Tuesday, March 6, 2012

BLOG 14: Anton Chekhov

Anton Chekhov’s “The Darling” is a story of an ignorant woman who cannot think for herself, so she incessantly falls in love and relies on men for opinions and ideas in a patriarchal society. The story seems misogynistic in nature like when Olenka, the main character, says something and the current husband retorts: “Haven’t I told you before not to talk about things you don’t understand. When we vets are talking shop, please don’t butt in. It’s extremely tedious” (Chekhov 562). Olenka is continually giving women a bad name. Her ignorance and conceited arrogance make a strange combination; she says that there is nothing as important as theatre and that people need to watch it and appreciate it more, but, not too soon after, she is too focused on timber and says: “We’re working folk, we can’t be bothered with trifles. What do people see in those theatres, anyway?” (Chekhov 561).Very rarely do people actually change their opinions on things they are passionate about so carelessly, which can make Olenka seem more fictional or make people think less highly of women. Ultimately, though, Chekhov was not a misogynist because he wrote this story to “show what women ought not to be”, and to reassert that women deserve the right to a mind and soul of their own (Poggioli).

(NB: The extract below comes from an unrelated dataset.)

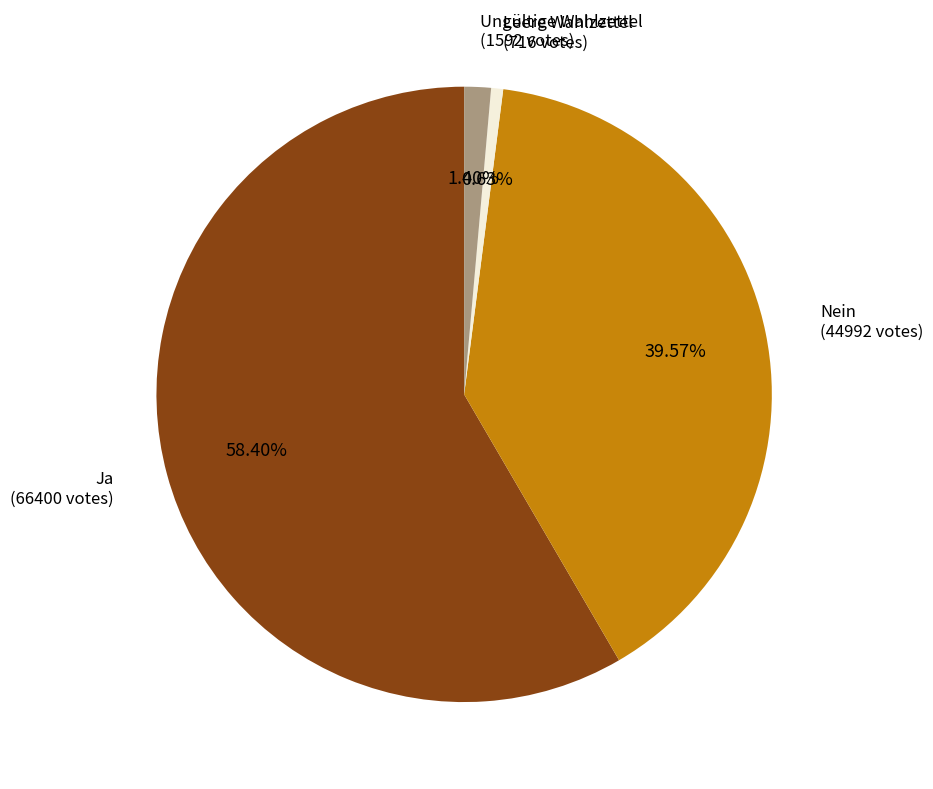

Is there any slice that represents more than half of the pie?

Yes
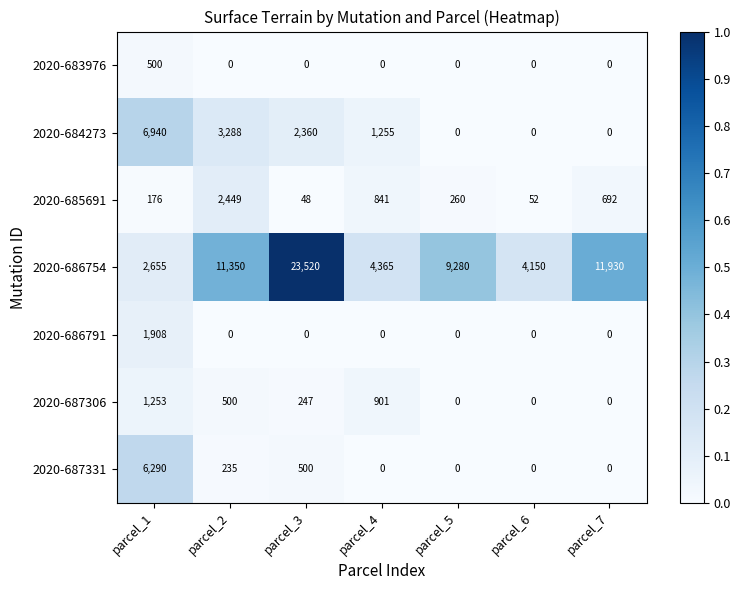

The 2020-686791 series shows -995 at parcel_2. True or false?

False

As Henry David Thoreau said, “A minority is powerless while it conforms to the majority.” Olenka represents feebleness in women being a minority, and a dependence on men. Men are almost always the majority or at least leaders, matriarchies being somewhat rare, so women, as Thoreau says, are powerless. In Chekhov’s story, she seems to be more dependent than powerless because she has power when she has love or a man, but when she is alone she cannot even form a basic opinion on something as simple as rain.

Emerson believes something quite similar to Chekhov, but contrary to the plot of the story. Dependence being the antithesis of self-reliance, Emerson was teaching independence, and, since Chekhov was warning women not to be like Olenka, he really had the same message. Emerson said that “In every work of genius we recognize our own rejected thoughts”, but this presents an interesting perception. Olenka either recognizes her rejected thoughts in every man, or she has no thoughts to recognize or even reject.

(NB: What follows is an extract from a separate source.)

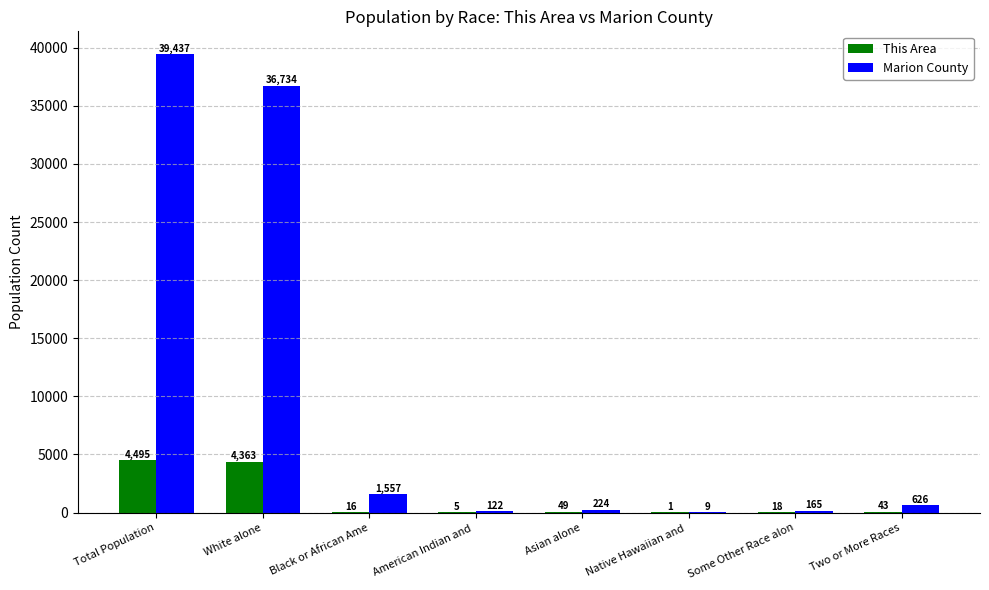

What is the maximum value shown in the chart?

39437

Chekhov, Anton. “The Darling.” Comp. Jeffrey D. Wilhelm, Ph.D. and Douglas Fisher, Ph.D. Glencoe Literature. American Literature ed. Columbus: McGraw-Hill Companies, 2009. 557-565. Print.

Emerson, Ralph Waldo. "Self-Reliance." Ralph Waldo Emerson Texts. Web. 13 Feb. 2012.

Poggioli, Renatto. "Storytelling in a Double Key" in Anton Chekhov's Short Stories, Ralph E. Matlaw, ed. (New York: W. W. Norton, 1979): pp. 324–26, 327–28. Quoted as "Love in the Story" in Harold Bloom, ed. Anton Chekhov, Bloom's Major Short Story Writers. Philadelphia: Chelsea House Publishing, 2001. (Updated 2007.) Bloom's Literary Reference Online. Facts On File, Inc. http://www.fofweb.com/activelink2.asp?ItemID=WE54&SID=5&iPin= BMSSAC34&SingleRecord=True (accessed March 6, 2012).

Thoreau, Henry David. "Thoreau's Civil Disobedience - with Annotated Text." The Thoreau Reader. Web. 25 Jan. 2012.